SUPPLIED MATERIAL:
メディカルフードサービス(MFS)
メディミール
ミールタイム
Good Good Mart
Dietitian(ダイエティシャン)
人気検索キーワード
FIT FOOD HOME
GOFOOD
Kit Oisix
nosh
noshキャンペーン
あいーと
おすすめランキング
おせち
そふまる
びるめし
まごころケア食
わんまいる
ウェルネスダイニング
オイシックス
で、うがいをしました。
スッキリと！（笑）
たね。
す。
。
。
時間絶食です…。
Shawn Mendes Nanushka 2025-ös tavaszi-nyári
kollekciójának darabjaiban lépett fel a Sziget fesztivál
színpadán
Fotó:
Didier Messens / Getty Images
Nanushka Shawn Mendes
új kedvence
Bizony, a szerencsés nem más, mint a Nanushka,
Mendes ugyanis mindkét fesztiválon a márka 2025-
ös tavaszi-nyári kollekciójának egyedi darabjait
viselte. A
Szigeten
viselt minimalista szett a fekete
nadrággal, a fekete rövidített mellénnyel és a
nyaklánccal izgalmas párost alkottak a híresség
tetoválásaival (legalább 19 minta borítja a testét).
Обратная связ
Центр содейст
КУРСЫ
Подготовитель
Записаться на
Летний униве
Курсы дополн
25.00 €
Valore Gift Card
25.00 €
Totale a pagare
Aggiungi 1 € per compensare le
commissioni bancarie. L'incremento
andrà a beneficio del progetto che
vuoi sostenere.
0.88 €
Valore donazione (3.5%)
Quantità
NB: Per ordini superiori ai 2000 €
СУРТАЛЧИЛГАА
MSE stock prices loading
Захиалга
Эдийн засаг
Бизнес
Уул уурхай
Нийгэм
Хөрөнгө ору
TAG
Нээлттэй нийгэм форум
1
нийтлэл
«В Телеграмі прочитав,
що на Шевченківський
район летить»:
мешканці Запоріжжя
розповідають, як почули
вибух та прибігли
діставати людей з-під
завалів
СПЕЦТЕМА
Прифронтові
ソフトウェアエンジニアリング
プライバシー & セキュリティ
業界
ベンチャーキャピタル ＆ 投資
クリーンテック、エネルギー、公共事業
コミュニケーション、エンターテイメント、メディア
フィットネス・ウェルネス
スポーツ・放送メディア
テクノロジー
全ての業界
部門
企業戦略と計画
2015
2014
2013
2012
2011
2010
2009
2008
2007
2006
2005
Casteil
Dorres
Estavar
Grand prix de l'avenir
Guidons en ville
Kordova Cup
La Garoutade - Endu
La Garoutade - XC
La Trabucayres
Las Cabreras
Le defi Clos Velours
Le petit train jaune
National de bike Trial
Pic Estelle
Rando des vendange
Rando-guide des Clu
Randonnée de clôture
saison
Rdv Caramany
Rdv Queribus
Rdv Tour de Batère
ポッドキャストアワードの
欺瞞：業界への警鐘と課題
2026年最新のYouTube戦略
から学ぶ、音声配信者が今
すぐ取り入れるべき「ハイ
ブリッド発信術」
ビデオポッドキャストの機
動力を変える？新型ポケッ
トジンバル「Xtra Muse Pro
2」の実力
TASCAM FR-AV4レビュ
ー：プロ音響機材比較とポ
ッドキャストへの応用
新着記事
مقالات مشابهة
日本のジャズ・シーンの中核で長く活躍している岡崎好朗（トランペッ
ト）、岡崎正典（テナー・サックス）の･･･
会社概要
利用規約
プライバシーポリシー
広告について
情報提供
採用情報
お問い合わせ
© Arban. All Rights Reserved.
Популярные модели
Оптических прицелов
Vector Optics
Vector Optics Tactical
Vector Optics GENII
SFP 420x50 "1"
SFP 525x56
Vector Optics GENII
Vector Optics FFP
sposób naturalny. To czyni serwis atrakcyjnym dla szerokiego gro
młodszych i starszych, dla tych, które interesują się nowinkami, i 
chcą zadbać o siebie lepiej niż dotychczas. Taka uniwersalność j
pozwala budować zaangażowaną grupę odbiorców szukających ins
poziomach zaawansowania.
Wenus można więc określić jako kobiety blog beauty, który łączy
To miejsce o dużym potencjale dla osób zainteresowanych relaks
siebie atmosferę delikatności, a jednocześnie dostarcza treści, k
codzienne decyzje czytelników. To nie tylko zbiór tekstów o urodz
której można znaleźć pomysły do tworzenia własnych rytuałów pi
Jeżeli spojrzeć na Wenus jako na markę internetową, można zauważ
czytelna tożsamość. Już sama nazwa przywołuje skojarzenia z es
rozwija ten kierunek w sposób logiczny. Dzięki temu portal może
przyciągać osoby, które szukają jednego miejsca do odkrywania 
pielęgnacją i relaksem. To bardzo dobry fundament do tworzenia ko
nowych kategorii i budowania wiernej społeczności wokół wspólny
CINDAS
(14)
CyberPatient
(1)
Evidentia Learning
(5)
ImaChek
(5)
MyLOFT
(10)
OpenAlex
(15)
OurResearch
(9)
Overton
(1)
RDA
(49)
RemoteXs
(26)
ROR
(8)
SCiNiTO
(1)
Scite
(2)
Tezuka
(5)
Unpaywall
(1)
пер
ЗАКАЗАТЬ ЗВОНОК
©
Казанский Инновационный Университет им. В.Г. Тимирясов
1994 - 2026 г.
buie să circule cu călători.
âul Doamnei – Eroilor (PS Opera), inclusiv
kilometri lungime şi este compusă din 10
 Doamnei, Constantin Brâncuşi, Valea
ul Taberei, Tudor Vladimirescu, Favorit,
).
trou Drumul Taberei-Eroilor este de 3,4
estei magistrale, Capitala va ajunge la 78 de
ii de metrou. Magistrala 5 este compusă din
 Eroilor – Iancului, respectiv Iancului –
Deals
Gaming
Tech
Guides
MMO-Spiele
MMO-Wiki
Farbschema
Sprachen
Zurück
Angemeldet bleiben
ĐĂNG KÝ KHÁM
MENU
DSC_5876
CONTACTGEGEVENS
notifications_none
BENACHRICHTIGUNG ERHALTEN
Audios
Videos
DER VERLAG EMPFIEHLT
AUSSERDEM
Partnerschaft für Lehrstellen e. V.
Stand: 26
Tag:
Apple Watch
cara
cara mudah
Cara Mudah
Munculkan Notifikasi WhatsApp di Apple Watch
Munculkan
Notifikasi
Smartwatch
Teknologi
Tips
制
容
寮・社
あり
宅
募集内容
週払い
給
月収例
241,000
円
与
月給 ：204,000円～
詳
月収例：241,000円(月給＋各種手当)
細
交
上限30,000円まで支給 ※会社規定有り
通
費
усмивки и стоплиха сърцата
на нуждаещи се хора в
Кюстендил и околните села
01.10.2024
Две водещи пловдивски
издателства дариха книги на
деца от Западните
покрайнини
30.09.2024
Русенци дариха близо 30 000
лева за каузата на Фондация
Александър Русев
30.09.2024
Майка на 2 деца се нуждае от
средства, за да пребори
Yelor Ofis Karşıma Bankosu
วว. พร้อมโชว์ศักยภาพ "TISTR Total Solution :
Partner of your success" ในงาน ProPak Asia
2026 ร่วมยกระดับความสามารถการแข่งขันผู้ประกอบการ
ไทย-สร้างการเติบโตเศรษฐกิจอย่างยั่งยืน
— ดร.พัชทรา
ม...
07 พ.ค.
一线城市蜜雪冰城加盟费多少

YOUR INSTRUCTIONS: Could you reproduce the data word for word, everything from its very first line down to and including the line containing "új kedvence"?

EXERCISE SOLUTION:
メディカルフードサービス(MFS)
メディミール
ミールタイム
Good Good Mart
Dietitian(ダイエティシャン)
人気検索キーワード
FIT FOOD HOME
GOFOOD
Kit Oisix
nosh
noshキャンペーン
あいーと
おすすめランキング
おせち
そふまる
びるめし
まごころケア食
わんまいる
ウェルネスダイニング
オイシックス
で、うがいをしました。
スッキリと！（笑）
たね。
す。
。
。
時間絶食です…。
Shawn Mendes Nanushka 2025-ös tavaszi-nyári
kollekciójának darabjaiban lépett fel a Sziget fesztivál
színpadán
Fotó:
Didier Messens / Getty Images
Nanushka Shawn Mendes
új kedvence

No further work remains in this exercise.